_Exercise directions_
When you reach the line containing "- Military simulation fans" in the entries below, start writing out each line exactly, and stop after the line containing "- Display the file sharing interface".

_Given information_
== Segment start ==

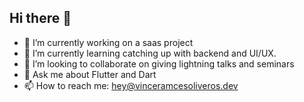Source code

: ## Hi there 👋

- 🔭 I’m currently working on a saas project
- 🌱 I’m currently learning catching up with backend and UI/UX.
- 👯 I’m looking to collaborate on giving lightning talks and seminars
- 💬 Ask me about Flutter and Dart
- 📫 How to reach me: hey@vinceramcesoliveros.dev
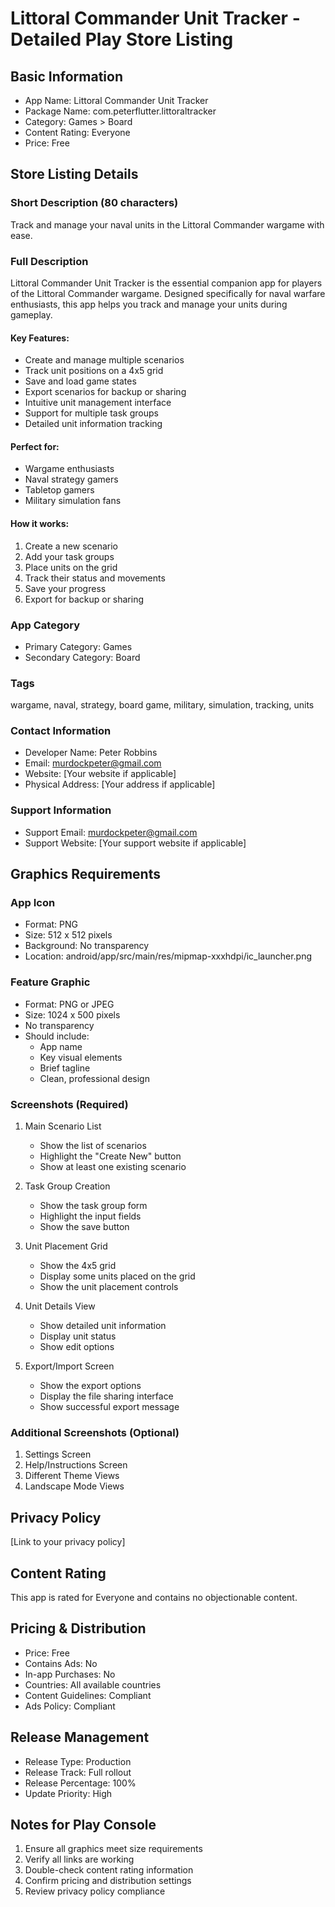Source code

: # Littoral Commander Unit Tracker - Detailed Play Store Listing

## Basic Information
- App Name: Littoral Commander Unit Tracker
- Package Name: com.peterflutter.littoraltracker
- Category: Games > Board
- Content Rating: Everyone
- Price: Free

## Store Listing Details

### Short Description (80 characters)
Track and manage your naval units in the Littoral Commander wargame with ease.

### Full Description
Littoral Commander Unit Tracker is the essential companion app for players of the Littoral Commander wargame. Designed specifically for naval warfare enthusiasts, this app helps you track and manage your units during gameplay.

#### Key Features:
- Create and manage multiple scenarios
- Track unit positions on a 4x5 grid
- Save and load game states
- Export scenarios for backup or sharing
- Intuitive unit management interface
- Support for multiple task groups
- Detailed unit information tracking

#### Perfect for:
- Wargame enthusiasts
- Naval strategy gamers
- Tabletop gamers
- Military simulation fans

#### How it works:
1. Create a new scenario
2. Add your task groups
3. Place units on the grid
4. Track their status and movements
5. Save your progress
6. Export for backup or sharing

### App Category
- Primary Category: Games
- Secondary Category: Board

### Tags
wargame, naval, strategy, board game, military, simulation, tracking, units

### Contact Information
- Developer Name: Peter Robbins
- Email: murdockpeter@gmail.com
- Website: [Your website if applicable]
- Physical Address: [Your address if applicable]

### Support Information
- Support Email: murdockpeter@gmail.com
- Support Website: [Your support website if applicable]

## Graphics Requirements

### App Icon
- Format: PNG
- Size: 512 x 512 pixels
- Background: No transparency
- Location: android/app/src/main/res/mipmap-xxxhdpi/ic_launcher.png

### Feature Graphic
- Format: PNG or JPEG
- Size: 1024 x 500 pixels
- No transparency
- Should include:
  - App name
  - Key visual elements
  - Brief tagline
  - Clean, professional design

### Screenshots (Required)
1. Main Scenario List
   - Show the list of scenarios
   - Highlight the "Create New" button
   - Show at least one existing scenario

2. Task Group Creation
   - Show the task group form
   - Highlight the input fields
   - Show the save button

3. Unit Placement Grid
   - Show the 4x5 grid
   - Display some units placed on the grid
   - Show the unit placement controls

4. Unit Details View
   - Show detailed unit information
   - Display unit status
   - Show edit options

5. Export/Import Screen
   - Show the export options
   - Display the file sharing interface
   - Show successful export message

### Additional Screenshots (Optional)
1. Settings Screen
2. Help/Instructions Screen
3. Different Theme Views
4. Landscape Mode Views

## Privacy Policy
[Link to your privacy policy]

## Content Rating
This app is rated for Everyone and contains no objectionable content.

## Pricing & Distribution
- Price: Free
- Contains Ads: No
- In-app Purchases: No
- Countries: All available countries
- Content Guidelines: Compliant
- Ads Policy: Compliant

## Release Management
- Release Type: Production
- Release Track: Full rollout
- Release Percentage: 100%
- Update Priority: High

## Notes for Play Console
1. Ensure all graphics meet size requirements
2. Verify all links are working
3. Double-check content rating information
4. Confirm pricing and distribution settings
5. Review privacy policy compliance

== Segment end ==

_Answer below_
- Military simulation fans

#### How it works:
1. Create a new scenario
2. Add your task groups
3. Place units on the grid
4. Track their status and movements
5. Save your progress
6. Export for backup or sharing

### App Category
- Primary Category: Games
- Secondary Category: Board

### Tags
wargame, naval, strategy, board game, military, simulation, tracking, units

### Contact Information
- Developer Name: Peter Robbins
- Email: murdockpeter@gmail.com
- Website: [Your website if applicable]
- Physical Address: [Your address if applicable]

### Support Information
- Support Email: murdockpeter@gmail.com
- Support Website: [Your support website if applicable]

## Graphics Requirements

### App Icon
- Format: PNG
- Size: 512 x 512 pixels
- Background: No transparency
- Location: android/app/src/main/res/mipmap-xxxhdpi/ic_launcher.png

### Feature Graphic
- Format: PNG or JPEG
- Size: 1024 x 500 pixels
- No transparency
- Should include:
  - App name
  - Key visual elements
  - Brief tagline
  - Clean, professional design

### Screenshots (Required)
1. Main Scenario List
   - Show the list of scenarios
   - Highlight the "Create New" button
   - Show at least one existing scenario

2. Task Group Creation
   - Show the task group form
   - Highlight the input fields
   - Show the save button

3. Unit Placement Grid
   - Show the 4x5 grid
   - Display some units placed on the grid
   - Show the unit placement controls

4. Unit Details View
   - Show detailed unit information
   - Display unit status
   - Show edit options

5. Export/Import Screen
   - Show the export options
   - Display the file sharing interface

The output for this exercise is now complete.